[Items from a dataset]
▬▬▬▬▬▬

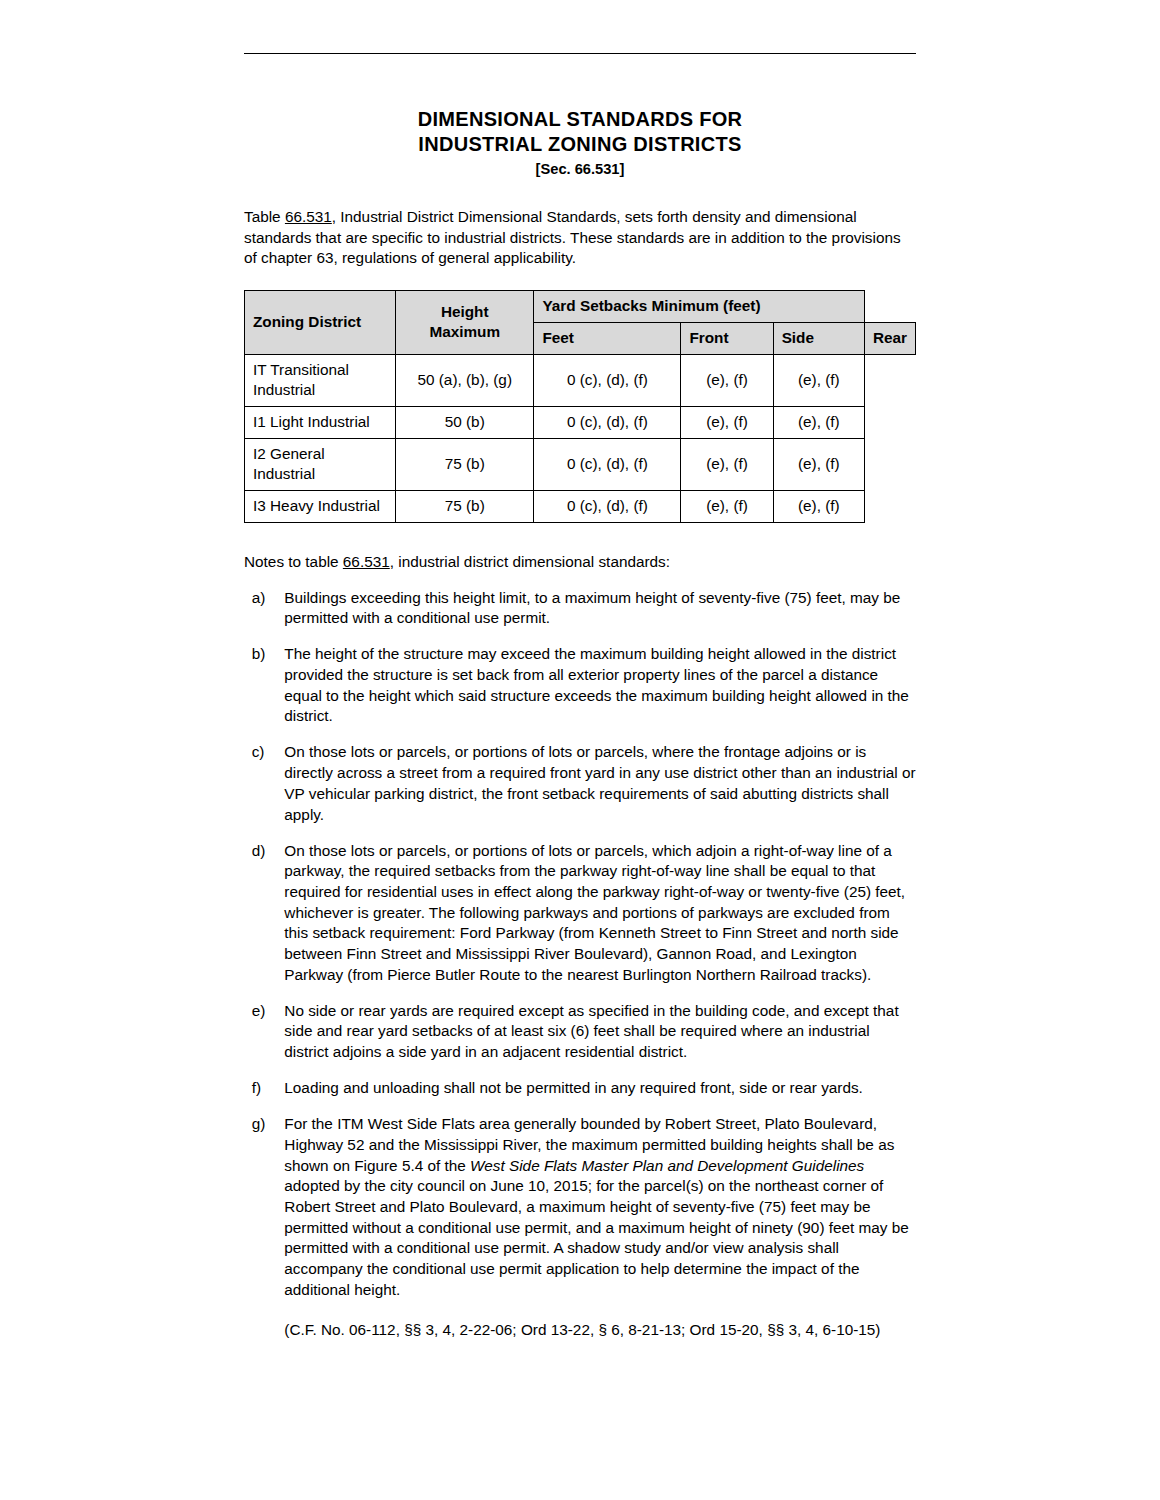DIMENSIONAL STANDARDS FOR
INDUSTRIAL ZONING DISTRICTS
[Sec. 66.531]
Table 66.531, Industrial District Dimensional Standards, sets forth density and dimensional standards that are specific to industrial districts. These standards are in addition to the provisions of chapter 63, regulations of general applicability.
| Zoning District | Height Maximum | Yard Setbacks Minimum (feet) |
| --- | --- | --- |
| Feet | Front | Side | Rear |
| IT Transitional Industrial | 50 (a), (b), (g) | 0 (c), (d), (f) | (e), (f) | (e), (f) |
| I1 Light Industrial | 50 (b) | 0 (c), (d), (f) | (e), (f) | (e), (f) |
| I2 General Industrial | 75 (b) | 0 (c), (d), (f) | (e), (f) | (e), (f) |
| I3 Heavy Industrial | 75 (b) | 0 (c), (d), (f) | (e), (f) | (e), (f) |
Notes to table 66.531, industrial district dimensional standards:
a) Buildings exceeding this height limit, to a maximum height of seventy-five (75) feet, may be permitted with a conditional use permit.
b) The height of the structure may exceed the maximum building height allowed in the district provided the structure is set back from all exterior property lines of the parcel a distance equal to the height which said structure exceeds the maximum building height allowed in the district.
c) On those lots or parcels, or portions of lots or parcels, where the frontage adjoins or is directly across a street from a required front yard in any use district other than an industrial or VP vehicular parking district, the front setback requirements of said abutting districts shall apply.
d) On those lots or parcels, or portions of lots or parcels, which adjoin a right-of-way line of a parkway, the required setbacks from the parkway right-of-way line shall be equal to that required for residential uses in effect along the parkway right-of-way or twenty-five (25) feet, whichever is greater. The following parkways and portions of parkways are excluded from this setback requirement: Ford Parkway (from Kenneth Street to Finn Street and north side between Finn Street and Mississippi River Boulevard), Gannon Road, and Lexington Parkway (from Pierce Butler Route to the nearest Burlington Northern Railroad tracks).
e) No side or rear yards are required except as specified in the building code, and except that side and rear yard setbacks of at least six (6) feet shall be required where an industrial district adjoins a side yard in an adjacent residential district.
f) Loading and unloading shall not be permitted in any required front, side or rear yards.
g) For the ITM West Side Flats area generally bounded by Robert Street, Plato Boulevard, Highway 52 and the Mississippi River, the maximum permitted building heights shall be as shown on Figure 5.4 of the West Side Flats Master Plan and Development Guidelines adopted by the city council on June 10, 2015; for the parcel(s) on the northeast corner of Robert Street and Plato Boulevard, a maximum height of seventy-five (75) feet may be permitted without a conditional use permit, and a maximum height of ninety (90) feet may be permitted with a conditional use permit. A shadow study and/or view analysis shall accompany the conditional use permit application to help determine the impact of the additional height.
(C.F. No. 06-112, §§ 3, 4, 2-22-06; Ord 13-22, § 6, 8-21-13; Ord 15-20, §§ 3, 4, 6-10-15)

▬▬▬▬▬▬

Each record is to be restated word for word; no picture goes in.

DIMENSIONAL STANDARDS FOR
INDUSTRIAL ZONING DISTRICTS
[Sec. 66.531]
Table 66.531, Industrial District Dimensional Standards, sets forth density and dimensional standards that are specific to industrial districts. These standards are in addition to the provisions of chapter 63, regulations of general applicability.
| Zoning District | Height Maximum | Yard Setbacks Minimum (feet) |
| --- | --- | --- |
| Feet | Front | Side | Rear |
| IT Transitional Industrial | 50 (a), (b), (g) | 0 (c), (d), (f) | (e), (f) | (e), (f) |
| I1 Light Industrial | 50 (b) | 0 (c), (d), (f) | (e), (f) | (e), (f) |
| I2 General Industrial | 75 (b) | 0 (c), (d), (f) | (e), (f) | (e), (f) |
| I3 Heavy Industrial | 75 (b) | 0 (c), (d), (f) | (e), (f) | (e), (f) |
Notes to table 66.531, industrial district dimensional standards:
a) Buildings exceeding this height limit, to a maximum height of seventy-five (75) feet, may be permitted with a conditional use permit.
b) The height of the structure may exceed the maximum building height allowed in the district provided the structure is set back from all exterior property lines of the parcel a distance equal to the height which said structure exceeds the maximum building height allowed in the district.
c) On those lots or parcels, or portions of lots or parcels, where the frontage adjoins or is directly across a street from a required front yard in any use district other than an industrial or VP vehicular parking district, the front setback requirements of said abutting districts shall apply.
d) On those lots or parcels, or portions of lots or parcels, which adjoin a right-of-way line of a parkway, the required setbacks from the parkway right-of-way line shall be equal to that required for residential uses in effect along the parkway right-of-way or twenty-five (25) feet, whichever is greater. The following parkways and portions of parkways are excluded from this setback requirement: Ford Parkway (from Kenneth Street to Finn Street and north side between Finn Street and Mississippi River Boulevard), Gannon Road, and Lexington Parkway (from Pierce Butler Route to the nearest Burlington Northern Railroad tracks).
e) No side or rear yards are required except as specified in the building code, and except that side and rear yard setbacks of at least six (6) feet shall be required where an industrial district adjoins a side yard in an adjacent residential district.
f) Loading and unloading shall not be permitted in any required front, side or rear yards.
g) For the ITM West Side Flats area generally bounded by Robert Street, Plato Boulevard, Highway 52 and the Mississippi River, the maximum permitted building heights shall be as shown on Figure 5.4 of the West Side Flats Master Plan and Development Guidelines adopted by the city council on June 10, 2015; for the parcel(s) on the northeast corner of Robert Street and Plato Boulevard, a maximum height of seventy-five (75) feet may be permitted without a conditional use permit, and a maximum height of ninety (90) feet may be permitted with a conditional use permit. A shadow study and/or view analysis shall accompany the conditional use permit application to help determine the impact of the additional height.
(C.F. No. 06-112, §§ 3, 4, 2-22-06; Ord 13-22, § 6, 8-21-13; Ord 15-20, §§ 3, 4, 6-10-15)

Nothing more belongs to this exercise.